Most horror films entail someone going somewhere hazardous where they are scared (The Fall of the House of Usher, The Haunting), or settled people visited by the unholy (Poltergeist, The Exorcist). The Visit blends the two things in a tale of two kids sent to spend a season with their grandparents. The oldest is Becca (Olivia DeJonge), a budding filmmaker who is chronicling the visit in the manner of other movies produced by the filmmakers of "found footage" films such as Paranormal Activity. The grandparents have weird habits. They demand that the kids stay inside their room at night lest they see the oldies odd nocturnal behavior. It's a puzzle movie, in which we are invited to guess the twist before the filmmakers bestow it upon us in a shock. As it happens, if you've seen the cheaply budgeted regional horror film Don't Go In the Basement, you know what's coming.
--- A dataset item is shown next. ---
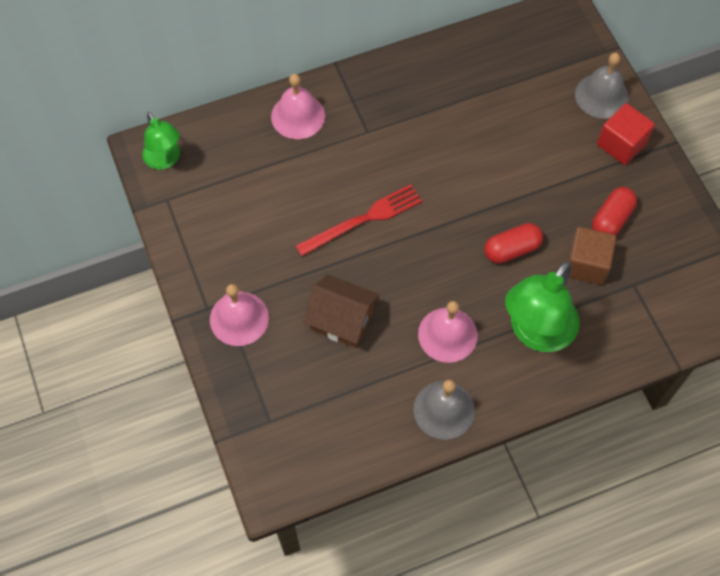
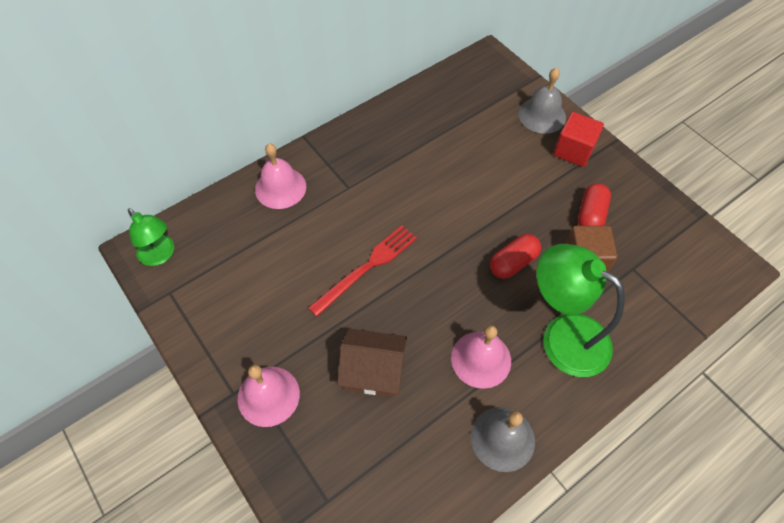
camera: 15 degrees left, 5 degrees down
green lamp [505,261,580,352] -> green lamp turned 105 degrees clockwise [536,244,625,377]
The story behind the film, however, is more interesting than the film itself, and concerns the career of its filmmaker M. Night Shyamalan. The Visit is the director's 12th film, most of which he has also written. His first two films were autobiographical junk (Praying With Anger, Wide Awake). The last five were overreaching bores (The Village, Lady in the Water – which inflicted Bryce Dallas Howard on an unsuspecting public, The Happening, The Last Airbender, a kids' film, and After Earth, a vanity project for the Will Smith family). The Visit is a return to low-budget roots, the kind of film Shyamalan made when he was a kid and which he sometimes includes on the DVDs of his better films. These comprise The Sixth Sense, which introduced the modern "twist" narrative, Unbreakable, made for comic book nerds, and Signs, an alien invasion story with Christian elements. Rarely have young directors soared so high only to crash so low. The Visit is a re-grouping, perhaps a "calling card" movie designed to show that the director can make an effective, efficient tale on a small budget. Whatever it is meant to be, The Visit is an effective fright fest, agreeably detached from the filmmaker's past excesses.